There is some evidence that perioperative hormonal stimulation of the testis may improve fertility, perhaps by stimulating germ cell maturation and increasing germ cell number. For example, administration of a buserelin (a luteinizing hormone-releasing hormone [LHRH] analogue) pre-operatively increased the germ cell number of the undescended testis to normal level in boys less than 7 years, whereas in boys over 7 years, the effect was not observed [50]. In addition, postoperative administration of LHRH analogues has improved post-pubertal sperm counts [51]. A recent prospective randomized trial by Schwentner et al. [52] demonstrated that preoperative administration of GNRH in the form of intranasal spray for 4 weeks improved fertility index in prepubertal males with unilateral and bilateral cryptorchidism.

Finally, the fertility prospects are greatly improved with advent of sperm extraction and intracytoplasmic sperm injection techniques in azoospermic of former cryptorchid patients. For instance, Lin et al. [53] reported successful paternity in a 32-year-old patient with bilateral undescended testes who underwent bilateral orchiopexy at the age of 18.

Cryptorchidism and testicular neoplasia

Cryptorchidism is an established risk factor for developing testicular cancer, with the reported relative risk ranging between 3.7 and 7.5 [5458]. The results of select studies are summarized in Table 4. The risk appears to increase with increasing age at surgical correction and reaches the highest value in men whose undescended testes have not been corrected [54].

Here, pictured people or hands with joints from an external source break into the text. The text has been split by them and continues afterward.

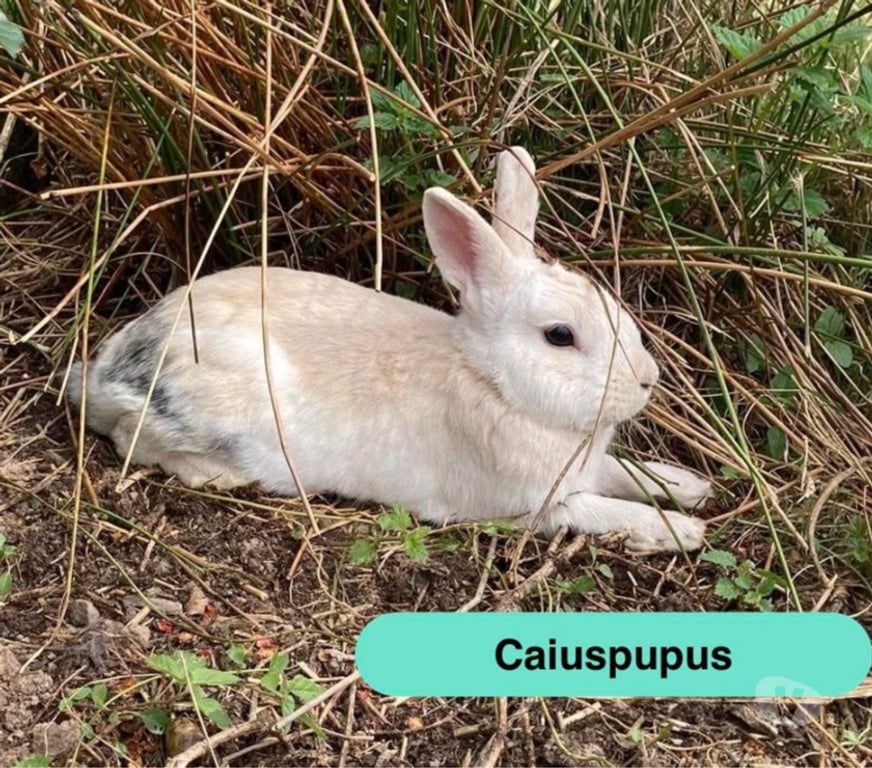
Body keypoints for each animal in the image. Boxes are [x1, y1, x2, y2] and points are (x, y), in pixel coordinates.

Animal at [68, 146, 711, 553]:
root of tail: (106, 369)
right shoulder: (539, 507)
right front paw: (682, 531)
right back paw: (219, 476)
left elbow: (626, 473)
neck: (491, 383)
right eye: (560, 336)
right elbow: (599, 510)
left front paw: (690, 487)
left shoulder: (588, 468)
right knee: (130, 440)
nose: (648, 379)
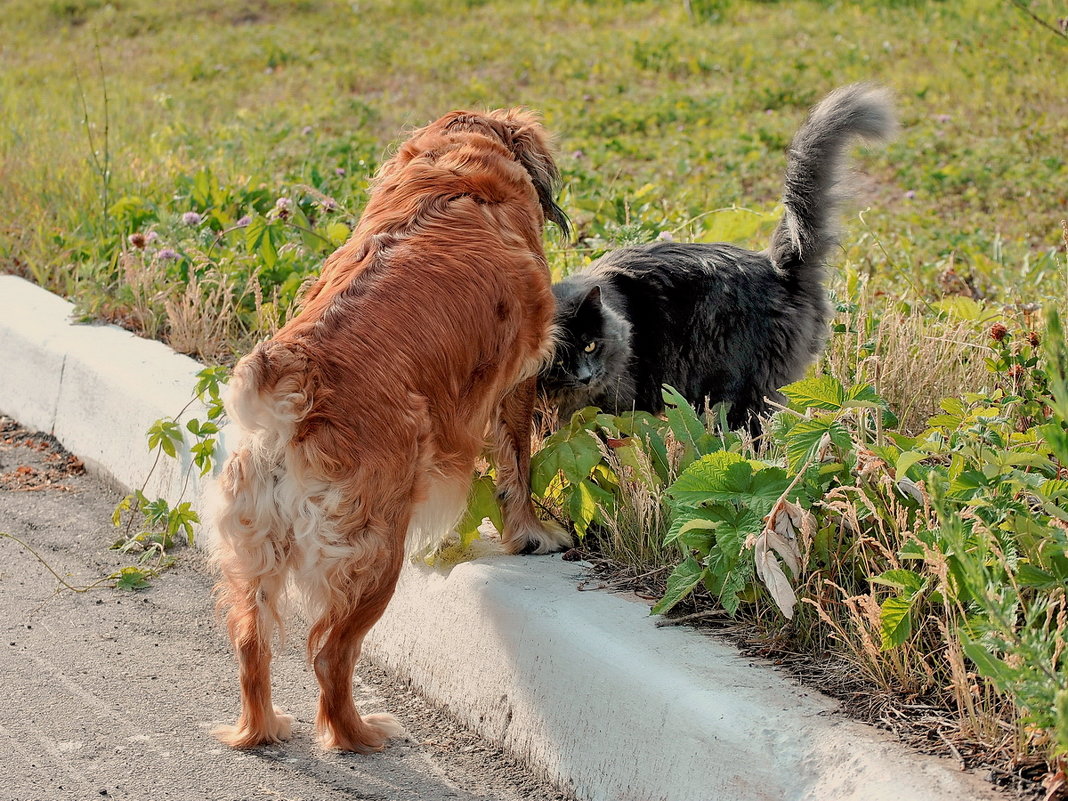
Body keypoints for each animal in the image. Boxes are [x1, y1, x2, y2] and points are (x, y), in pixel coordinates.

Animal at [210, 110, 576, 756]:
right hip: (377, 550)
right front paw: (532, 535)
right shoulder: (517, 381)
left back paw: (262, 729)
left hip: (255, 545)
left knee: (252, 645)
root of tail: (288, 384)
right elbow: (518, 467)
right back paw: (357, 734)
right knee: (330, 656)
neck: (457, 172)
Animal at [538, 83, 897, 433]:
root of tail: (776, 267)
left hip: (738, 394)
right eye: (560, 359)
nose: (585, 376)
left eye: (590, 346)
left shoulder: (618, 404)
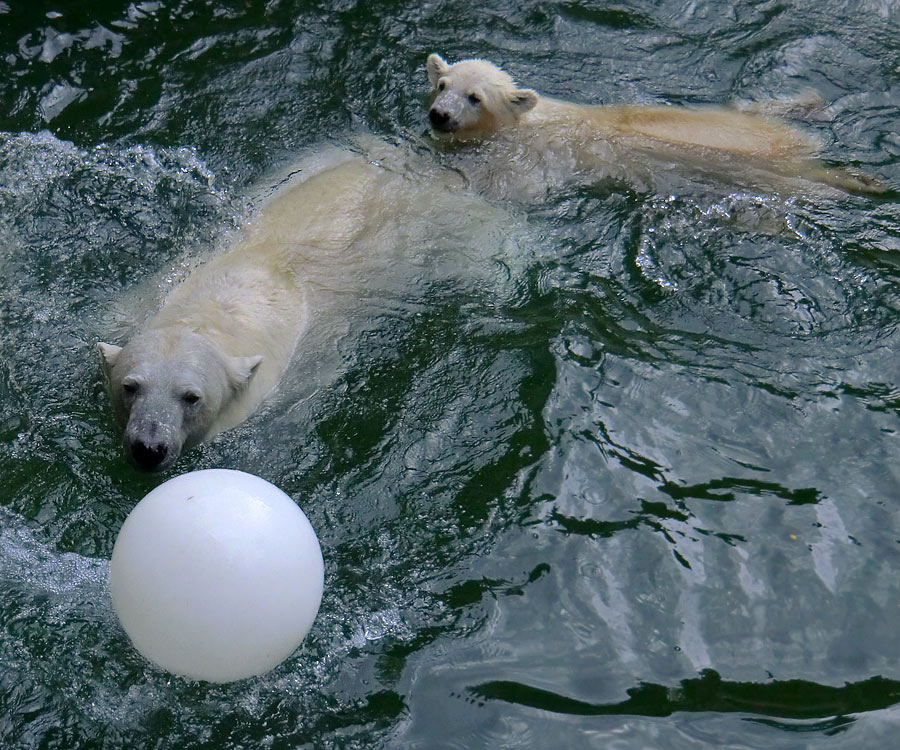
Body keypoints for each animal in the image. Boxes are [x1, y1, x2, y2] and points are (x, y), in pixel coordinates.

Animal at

Table 4 Relative risk of testicular cancer in patients with history of cryptorchidism

Intratubular germ cell neoplasia, also called carcinoma in situ (CIS) is a premalignant condition found with increased incidence in undescended testes. Krabbe et al. [59] demonstrated carcinoma in situ pattern in 8% of previously cryptorchid 50 men. Giwercman et al. [60] reported 1.7% of 300 patients with history of undescended testes having CIS on testicular biopsy [60]. However, the risk might be higher since two patients excluded from the study were treated for testicular cancer. The notion that all cases of intratubular germ cell neoplasia progress to invasive testicular cancer has been challenged by Engeler et al. [61]. In this study, 660 testicular biopsies of prepubertal patients with history of cryptorchidism were evaluated for intratubular germ cell neoplasia of the unclassified type (ITGCNU). None of the 15 patients that tested positive for ITGCNU with placental-like alkaline phosphatase antibody staining developed testicular cancer after two decades. Therefore, ITGCNU may not be a precursor of testicular cancer after orchiopexy. From a practical perspective, CIS is a diagnosis that has been recognized at only a handful of centers because it requires semithin section analysis of the biopsy, which is not performed commonly, and also because few centers perform testis biopsies at the time of orchiopexy. Furthermore, many pathologists find that CIS is a difficult diagnosis to recognize.

The risk of developing testicular tumors in cryptorchid men is not eliminated following orchiopexy [62]. However, early orchiopexy may decrease the risk of testicular cancer. For instance, Halme et al. [63] demonstrated decreased risk of seminoma after successful surgical treatment. Herrinton et al. [58] showed that men with history of cryptorchidism who had spontaneous testicular descendency or underwent an orchiopexy by their 11th birthday were not at increased risk of testicular cancer compared to controls [58]. In contrast, surgical correction after the 11th birthday was related to a 32-fold increased risk.

It is often stated that in men who develop a testis tumor following orchiopexy, approximately 10–15% involve the contralateral normal testis, and, therefore, it is at increased risk for neoplasia. In reality, if the relative risk of testis tumor is only 5 or 6 times that of a control population, then one would expect that 15% of the time the contralateral testis would be affected. Consequently, we do not think that the normal descended testis is at increased risk for germ cell tumor development.

Finally, there is also evidence that orchiopexy may affect the type of germ cell tumor. For example, if the testis is undescended, approximately 2/3 of the neoplasms are seminomatous, whereas if the testis has been subjected to orchiopexy, then nearly 2/3 are nonseminomatous [62].